Mon, Nov 18, 2019 - Page 3 News List

Book on White Terror Era focuses on young readers

By Chen Yu-hsun, Chen Yu-fu and Sherry Hsiao  /  Staff reporters, with staff writer

The National Human Rights Museum on Saturday released a new book by National Taiwan University history professor Chou Wan-yao (周婉窈) on the White Terror Era that includes the stories of political victims Huang Chiu-shuang (黃秋爽) and Tsai Kun-lin (蔡焜霖).

The book, titled The Road to Transitional Justice — The Past and Future of an Island (轉型正義之路─島嶼的過去與未來), is the “first book in Taiwan on transitional justice written for adolescent readers,” the museum said at a book launch at the Academia Historica building in Taipei.

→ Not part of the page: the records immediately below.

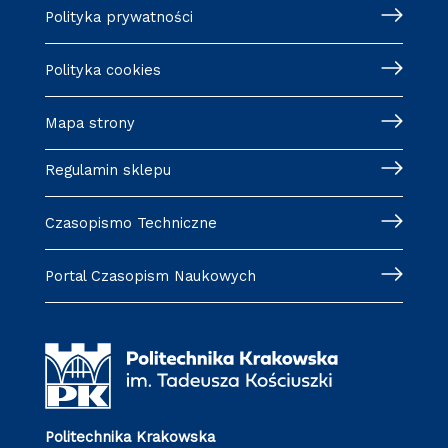
Polityka prywatności
Polityka cookies
Mapa strony
Regulamin sklepu
Czasopismo Techniczne
Portal Czasopism Naukowych
Politechnika Krakowska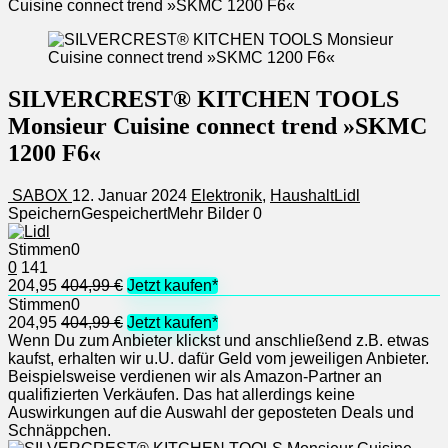
Cuisine connect trend »SKMC 1200 F6«
SILVERCREST® KITCHEN TOOLS
Monsieur Cuisine connect trend »SKMC
1200 F6«
SABOX
12. Januar 2024
Elektronik
,
Haushalt
Lidl
Speichern
Gespeichert
Mehr Bilder
0
Stimmen
0
0
141
204,95
404,99 €
Jetzt kaufen*
Stimmen
0
204,95
404,99 €
Jetzt kaufen*
Wenn Du zum Anbieter klickst und anschließend z.B. etwas
kaufst, erhalten wir u.U. dafür Geld vom jeweiligen Anbieter.
Beispielsweise verdienen wir als Amazon-Partner an
qualifizierten Verkäufen. Das hat allerdings keine
Auswirkungen auf die Auswahl der geposteten Deals und
Schnäppchen.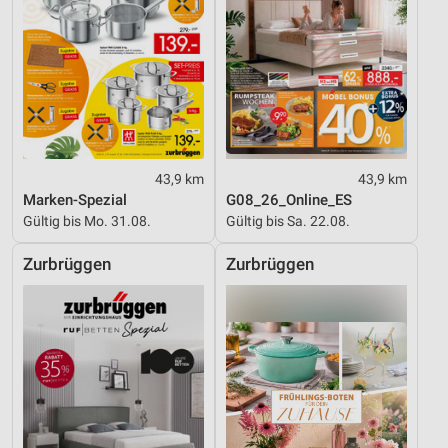
43,9 km
43,9 km
Marken-Spezial
G08_26_Online_ES
Gültig bis Mo. 31.08.
Gültig bis Sa. 22.08.
Zurbrüggen
Zurbrüggen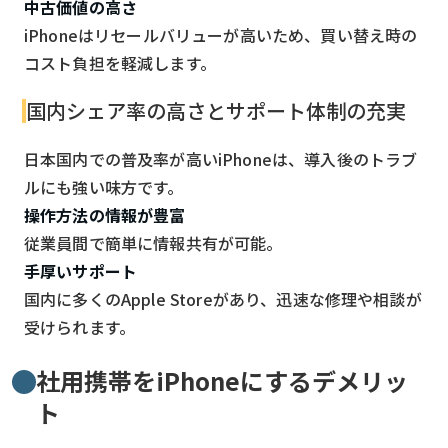
中古価値の高さ
iPhoneはリセールバリューが高いため、買い替え時の
コスト負担を軽減します。
国内シェア率の高さとサポート体制の充実
日本国内での普及率が高いiPhoneは、導入後のトラブ
ルにも強い味方です。
操作方法の情報が豊富
従業員間で簡単に情報共有が可能。
手厚いサポート
国内に多くのApple Storeがあり、迅速な修理や相談が
受けられます。
社用携帯をiPhoneにするデメリッ
ト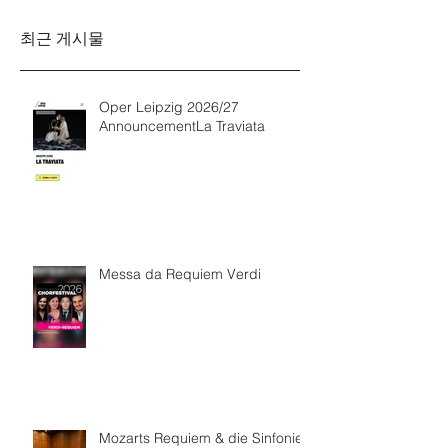
최근 게시물
Oper Leipzig 2026/27
AnnouncementLa Traviata
Messa da Requiem Verdi
Mozarts Requiem & die Sinfonie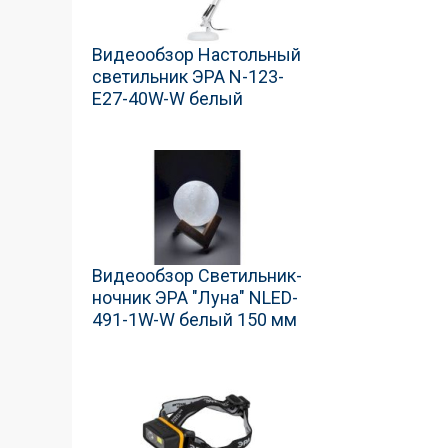
Видеообзор Настольный
светильник ЭРА N-123-
Е27-40W-W белый
Видеообзор Светильник-
ночник ЭРА "Луна" NLED-
491-1W-W белый 150 мм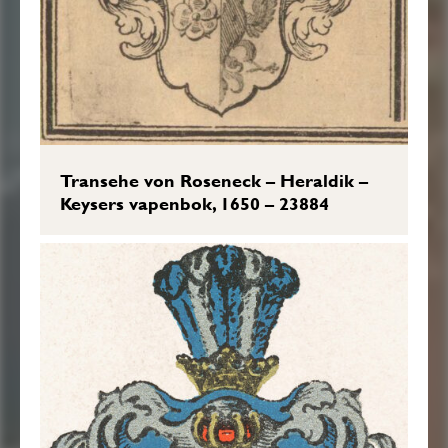
Transehe von Roseneck – Heraldik –
Keysers vapenbok, 1650 – 23884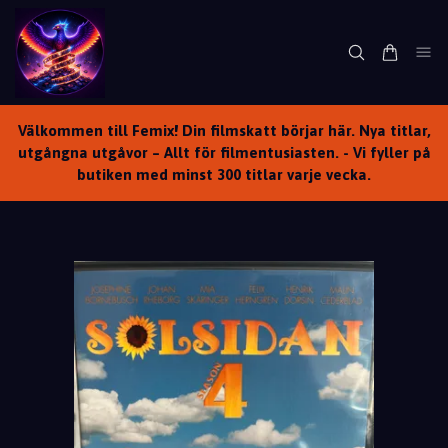
Välkommen till Femix! Din filmskatt börjar här. Nya titlar,
utgångna utgåvor – Allt för filmentusiasten. - Vi fyller på
butiken med minst 300 titlar varje vecka.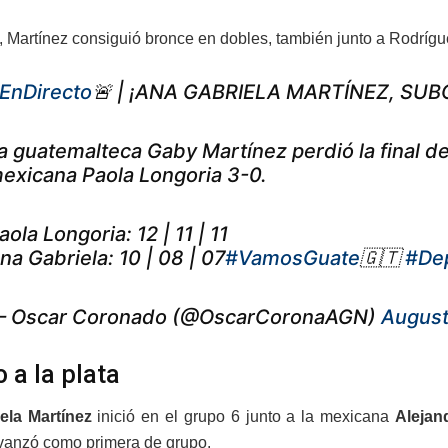
, Martínez consiguió bronce en dobles, también junto a Rodrígu
EnDirecto
🚨 | ¡ANA GABRIELA MARTÍNEZ, S
a guatemalteca Gaby Martínez perdió la final d
exicana Paola Longoria 3-0.
aola Longoria: 12 | 11 | 11
na Gabriela: 10 | 08 | 07
#VamosGuate
🇬🇹
#De
 Oscar Coronado (@OscarCoronaAGN)
August
 a la plata
ela Martínez
inició en el grupo 6 junto a la mexicana
Alejan
vanzó como primera de grupo.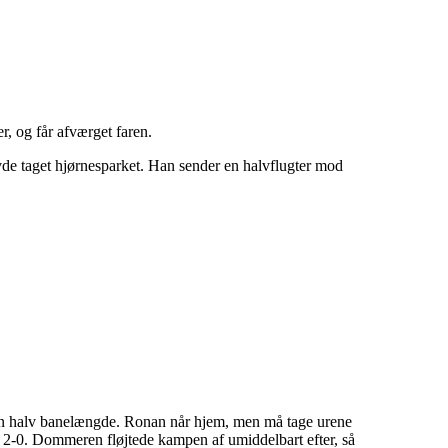
r, og får afværget faren.
de taget hjørnesparket. Han sender en halvflugter mod
d en halv banelængde. Ronan når hjem, men må tage urene
l 2-0. Dommeren fløjtede kampen af umiddelbart efter, så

Huang said she was 19 years old in 1950 when her father, Huang Tien (黃天), and her mother, Lin Yu-mei (林玉梅), were captured by intelligence officers.

Their family of seven was detained in prison and she was given a one-year sentence after being charged with “failure to report a crime,” she said.

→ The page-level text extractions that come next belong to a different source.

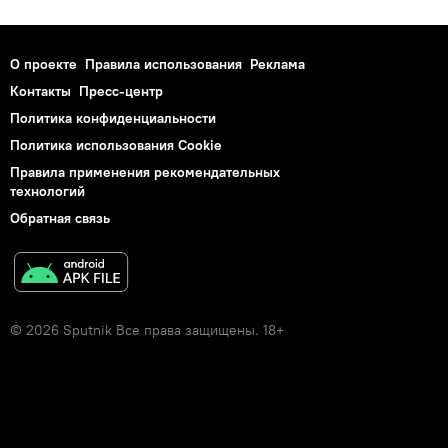
О проекте
Правила использования
Реклама
Контакты
Пресс-центр
Политика конфиденциальности
Политика использования Cookie
Правила применения рекомендательных
технологий
Обратная связь
© 2026 Sputnik Все права защищены. 18+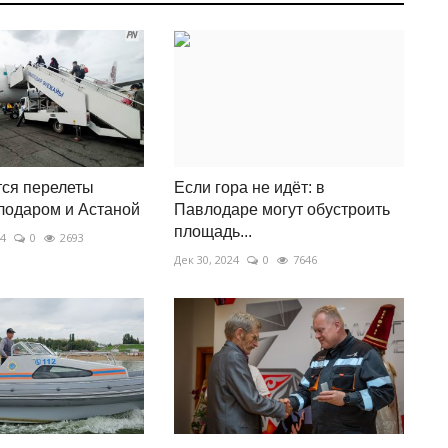
ся перелеты
Если гора не идёт: в
лодаром и Астаной
Павлодаре могут обустроить
площадь...
24
0
2693
Дек 30, 2024
0
7646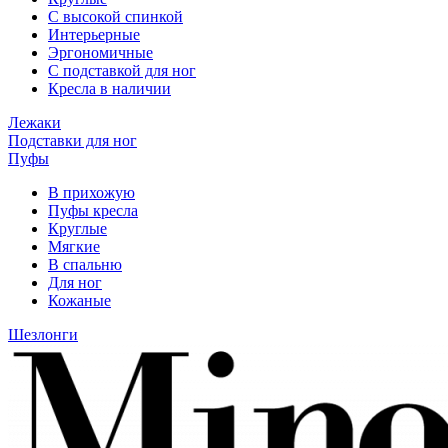
С высокой спинкой
Интерьерные
Эргономичные
С подставкой для ног
Кресла в наличии
Лежаки
Подставки для ног
Пуфы
В прихожую
Пуфы кресла
Круглые
Мягкие
В спальню
Для ног
Кожаные
Шезлонги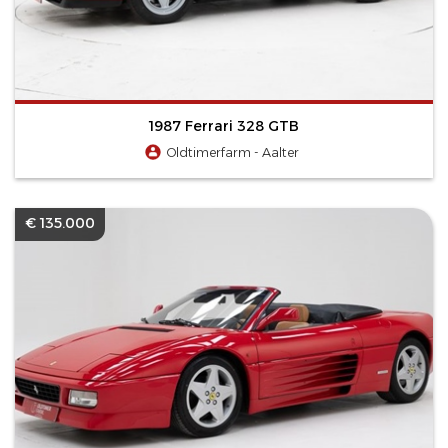
1987 Ferrari 328 GTB
Oldtimerfarm - Aalter
€ 135.000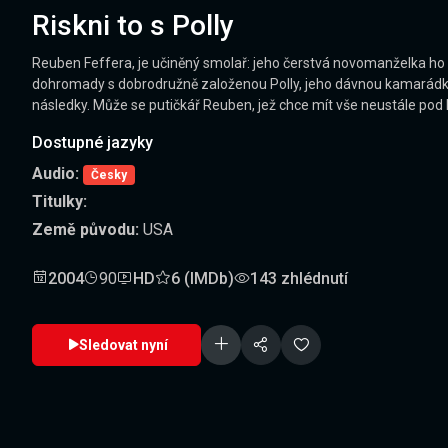
Riskni to s Polly
Reuben Feffera, je učiněný smolař: jeho čerstvá novomanželka ho 
dohromady s dobrodružně založenou Polly, jeho dávnou kamarádkou z
následky. Může se putičkář Reuben, jež chce mít vše neustále pod k
Dostupné jazyky
Audio:
Česky
Titulky:
Země původu:
USA
2004
90
HD
6 (IMDb)
143 zhlédnutí
Sledovat nyní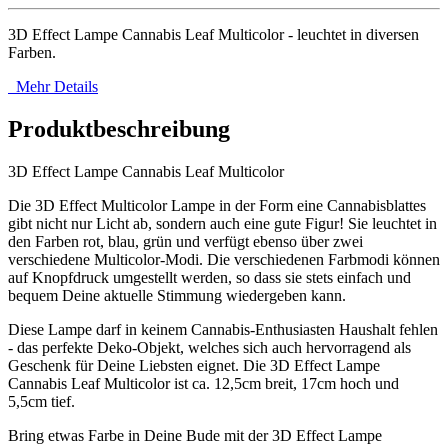
3D Effect Lampe Cannabis Leaf Multicolor - leuchtet in diversen
Farben.
Mehr Details
Produktbeschreibung
3D Effect Lampe Cannabis Leaf Multicolor
Die 3D Effect Multicolor Lampe in der Form eine Cannabisblattes
gibt nicht nur Licht ab, sondern auch eine gute Figur! Sie leuchtet in
den Farben rot, blau, grün und verfügt ebenso über zwei
verschiedene Multicolor-Modi. Die verschiedenen Farbmodi können
auf Knopfdruck umgestellt werden, so dass sie stets einfach und
bequem Deine aktuelle Stimmung wiedergeben kann.
Diese Lampe darf in keinem Cannabis-Enthusiasten Haushalt fehlen
- das perfekte Deko-Objekt, welches sich auch hervorragend als
Geschenk für Deine Liebsten eignet. Die 3D Effect Lampe
Cannabis Leaf Multicolor ist ca. 12,5cm breit, 17cm hoch und
5,5cm tief.
Bring etwas Farbe in Deine Bude mit der 3D Effect Lampe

In prison, they “slept like sardines, cramped in a tight space,” Huang Chiu-shuang said.

“In 1949, everyone thought they could welcome the ‘homeland’ with great enthusiasm,” she said. “Little did they know Taiwan would later experience inflation, food shortages and economic downfall.”

“The so-called ‘restoration’ was a disaster,” she added.

Tsai, 89, said he was taken away by military police “for having participated in a book club” on his way to work one day.

He was later “caught up in the Taipei telecommunications bureau case for no reason” and sentenced to 10 years in prison, he said.

He began serving his sentence in 1950, he said, adding that when he was first jailed he was beaten and subjected to electric shocks.

He is thankful to have survived and to be able to share the past with younger generations, he added.

Young people seldom seek out this part of history, which is why she wrote the book for adolescents, Chou said.

Two chapters in the book — “Imagine You Are a White Terror Victim” (想像你是白色恐怖受難者) and “Daily Life Under Martial Law: There is a Small Garrison Command in Everyone’s Heart” (戒嚴下的日常:人人心中有個小警總) — aim to connect the White Terror Era to everyday life, she said.

She hopes the stories of Huang Chiu-shuang, Tsai, Chang Chang-mei (張常美) and Chang Chin-hsing (張金杏) will resonate with young audiences, as they were all captured and sent to jail as teens, she said.

In related news, the Ill-gotten Party Assets Settlement Committee has partnered with Academia Historica to bring an exhibition of documents titled “Shared Economy: Ill-gotten Assets in Taiwan” (被共享的經濟:不當黨產在台灣) to Nantou County.

The exhibition is being hosted at Taiwan Historica’s Wenwu House, in Jhongsing New Village (中興新村), until March 31, the committee said.

The exhibition was well-received by young audiences during its two-day run at the SPOT-Taipei Film House in August, so the committee arranged for it to travel to Nantou, a committee member said.

The Nantou edition of the exhibition includes more historical documents than the previous one, they added.